21. The Judicial Committee of the Privy Council decision on an Isle of Man appeal was heavily relied upon by Mr Potts both for the broad policy approach to the rule and for the need to scrutinize the claim against the anchor defendant. He rightly pointed out that the opinions of Lord Collins on conflict of law matters should generally be given particular deference. In Altimo Holdings and Investment Ltd-v-Kyrgyz Mobil Tel Ltd [2012] 1 WLR 1804 at 1822-1823, Lord Collins explained the test an applicant had to meet for seeking leave to serve out in its broader canvass as follows: “71. On an application for permission to serve a foreign defendant (including an additional defendant to counterclaim) out of the jurisdiction, the claimant (or counterclaimant) has to satisfy three requirements: Seaconsar Far East Ltd. v Bank Markazi Jomhouri Islami Iran [1994] 1 AC 438, 453-457. First, the claimant must satisfy the court that in relation to the foreign defendant there is a serious issue to be tried on the merits, i.e. a substantial question of fact or law, or both. The current practice in England is that this is the same test as for summary judgment, namely whether there is a real (as opposed to a fanciful) prospect of success: e.g. Carvill America Inc v Camperdown UK Ltd [2005] EWCA Civ 645, [2005] 2 Lloyd’s Rep 457, at [24]. Second, the claimant must satisfy the court that there is a good arguable case that the claim falls within one or more classes of case in which permission to serve out may be given. In this context “good arguable case” connotes that one side has a much better argument than the other: see Canada Trust Co v Stolzenberg (No 2) [1998] 1 WLR 547, 555-7 per Waller LJ, affd [2002] 1 AC 1; Bols Distilleries BV v Superior Yacht Services [2006] UKPC 45, [2007] 1 WLR 12, 6

[26]-[28]. Third, the claimant must satisfy the court that in all the circumstances the Isle of Man is clearly or distinctly the appropriate forum for the trial of the dispute, and that in all the circumstances the court ought to exercise its discretion to permit service of the proceedings out of the jurisdiction.”

▸ Your objective: Write out the passage above on serving a foreign defendant out of the jurisdiction word for word, from beginning to end.

▸ Excerpted records:
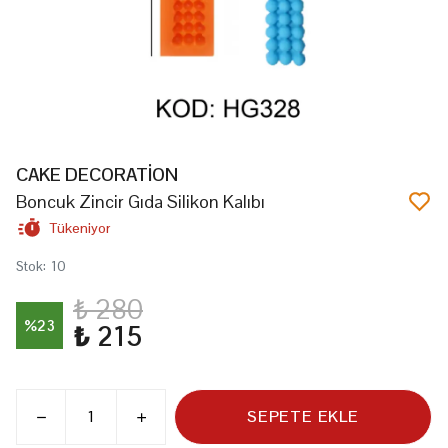
CAKE DECORATİON
Boncuk Zincir Gıda Silikon Kalıbı
Tükeniyor
Stok
:
10
₺ 280
%
23
₺ 215
SEPETE EKLE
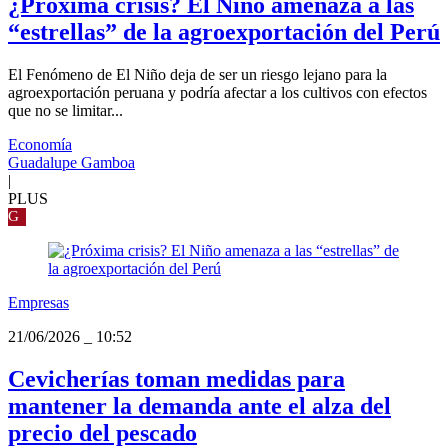
¿Próxima crisis? El Niño amenaza a las
“estrellas” de la agroexportación del Perú
El Fenómeno de El Niño deja de ser un riesgo lejano para la
agroexportación peruana y podría afectar a los cultivos con efectos
que no se limitar...
Economía
Guadalupe Gamboa
|
PLUS
G
Empresas
21/06/2026
_
10:52
Cevicherías toman medidas para
mantener la demanda ante el alza del
precio del pescado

▸ Answer:
21. The Judicial Committee of the Privy Council decision on an Isle of Man appeal was heavily relied upon by Mr Potts both for the broad policy approach to the rule and for the need to scrutinize the claim against the anchor defendant. He rightly pointed out that the opinions of Lord Collins on conflict of law matters should generally be given particular deference. In Altimo Holdings and Investment Ltd-v-Kyrgyz Mobil Tel Ltd [2012] 1 WLR 1804 at 1822-1823, Lord Collins explained the test an applicant had to meet for seeking leave to serve out in its broader canvass as follows: “71. On an application for permission to serve a foreign defendant (including an additional defendant to counterclaim) out of the jurisdiction, the claimant (or counterclaimant) has to satisfy three requirements: Seaconsar Far East Ltd. v Bank Markazi Jomhouri Islami Iran [1994] 1 AC 438, 453-457. First, the claimant must satisfy the court that in relation to the foreign defendant there is a serious issue to be tried on the merits, i.e. a substantial question of fact or law, or both. The current practice in England is that this is the same test as for summary judgment, namely whether there is a real (as opposed to a fanciful) prospect of success: e.g. Carvill America Inc v Camperdown UK Ltd [2005] EWCA Civ 645, [2005] 2 Lloyd’s Rep 457, at [24]. Second, the claimant must satisfy the court that there is a good arguable case that the claim falls within one or more classes of case in which permission to serve out may be given. In this context “good arguable case” connotes that one side has a much better argument than the other: see Canada Trust Co v Stolzenberg (No 2) [1998] 1 WLR 547, 555-7 per Waller LJ, affd [2002] 1 AC 1; Bols Distilleries BV v Superior Yacht Services [2006] UKPC 45, [2007] 1 WLR 12, 6

[26]-[28]. Third, the claimant must satisfy the court that in all the circumstances the Isle of Man is clearly or distinctly the appropriate forum for the trial of the dispute, and that in all the circumstances the court ought to exercise its discretion to permit service of the proceedings out of the jurisdiction.”